IL CONTATTO. Con la Welt, il professore ricostruisce il suo coinvolgimento nella vicenda. «La famiglia ci ha contattato», racconta Haas, dopo che «i medici avevano detto loro che non volevano fare più niente per il bambino e intendevano sospendere i sostegni vitali. Ai genitori era stato vietato anche il trasporto in un altro ospedale, per la ragione che il bambino era troppo malato e la cosa lo avrebbe messo in pericolo». Così i genitori, prosegue il medico tedesco, hanno cercato un servizio di trasporto adatto ai pazienti come Alfie, trovandolo presso la struttura di Monaco, che possiede la tecnologia adatta, secondo Haas, per trasportare bambini in terapia intensiva di tutte le età in tutto il mondo. «Gli inglesi non ce l’hanno un servizio del genere?», domanda il giornalista. «Certo», risponde Haas. «Ma non vogliono che la famiglia Evans lo utilizzi».

IL RIFIUTO. I colleghi di Liverpool, però, da subito si sono mostrati mal disposti verso i tedeschi. Appresa la richiesta, da parte dei genitori di Alfie, di un consulto dei tedeschi (finalizzato all’ipotesi del trasporto), «l’ospedale ha detto apertamente: non vogliamo che un altro medico visiti il bambino. Perciò la famiglia ha deciso di portare dentro il signor Hübner [aiuto primario di Haas, ndr] come un amico». Peccato che quando l’équipe locale ha scoperto che si trattava di un professionista, «si è rifiutata di parlargli». Dunque Hübner ha visitato Alfie per conto proprio e ha potuto vedere solo «la documentazione clinica che gli hanno messo a disposizione i genitori».

FIT TO FLY. Fortunatamente il medico di Monaco, secondo il suo superiore, aveva abbastanza esperienza per farsi un’idea corretta senza bisogno di compulsare troppe carte. Ebbene, secondo Hübner «Alfie Evans all’epoca era del tutto stabile», lo stesso stato che Haas successivamente ha potuto verificare di persona. «Alfie era ventilato in modo corretto, non si muoveva, aveva solo crisi epilettiche occasionali. Perciò il signor Hübner ha messo per iscritto: il bambino è “adatto al volo” [fit to fly, ndt]. Ma questo naturalmente all’ospedale non è piaciuto affatto». Dopo di che sono seguiti i passaggi che tutto il mondo conosce. Le offerte di ricovero da strutture di diversi paesi esteri. La cittadinanza italiana. Gli appelli del Papa. «E adesso un giudice dice che gli Evans possono andare a casa, ma non possono lasciare il paese per far curare il bambino altrove a proprie spese? Tutto questo è folle!», osserva Haas.
 
Il dott. Haas e la sua equipe
«QUALUNQUE GRANDE CLINICA…». In Germania, un caso incurabile come Alfie Evans sarebbe seguito anche dopo l’esclusione di ogni possibile terapia, spiega Haas al quotidiano. «Questi pazienti non devono restare nell’unità di terapia intensiva, tuttavia devono essere curati al meglio». Che questo avvenga in una struttura specializzata o a casa dipende dalla volontà dei genitori, dice il medico. Quello di cui avrebbe bisogno Alfie una volta fuori dall’ospedale sono procedure e attrezzature «standard» secondo Haas: «Qualunque grande clinica pediatrica ha dozzine di bambini in situazione simile, che sono altrettanto gravemente disabili e perciò sono assistiti in casa di cura o in famiglia. È pura routine. In Germania per la nostra valutazione Alfie sarebbe a casa già da un anno con una assistenza del genere».

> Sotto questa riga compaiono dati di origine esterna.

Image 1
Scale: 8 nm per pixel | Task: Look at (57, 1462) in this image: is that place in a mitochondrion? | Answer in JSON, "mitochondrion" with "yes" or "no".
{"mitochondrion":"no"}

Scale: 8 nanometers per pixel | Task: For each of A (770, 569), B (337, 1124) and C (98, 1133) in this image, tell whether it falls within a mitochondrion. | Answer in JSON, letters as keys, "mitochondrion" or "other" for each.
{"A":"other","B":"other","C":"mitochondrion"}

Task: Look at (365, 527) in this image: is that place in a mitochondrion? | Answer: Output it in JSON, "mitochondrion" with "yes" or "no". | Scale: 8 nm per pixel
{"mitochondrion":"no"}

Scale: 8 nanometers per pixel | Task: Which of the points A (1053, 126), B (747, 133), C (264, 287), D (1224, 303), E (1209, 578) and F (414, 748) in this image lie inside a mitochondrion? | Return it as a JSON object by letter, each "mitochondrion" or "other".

LA VACCA SACRA. Riguardo al motivo per cui tutto questo nel sistema britannico non è possibile, «io posso solo fare speculazioni», spiega il professore. «Per come l’ho capita io, il National Health Service è la vacca sacra in Inghilterra. I medici dicono: quello che facciamo noi è giusto, punto. E poi ovviamente il trattamento di un paziente intensivo di questo tipo all’esterno della clinica costa circa tre volte quanto costerebbe all’interno. Se si crea un precedente, si scatena una valanga che comporta costi notevoli».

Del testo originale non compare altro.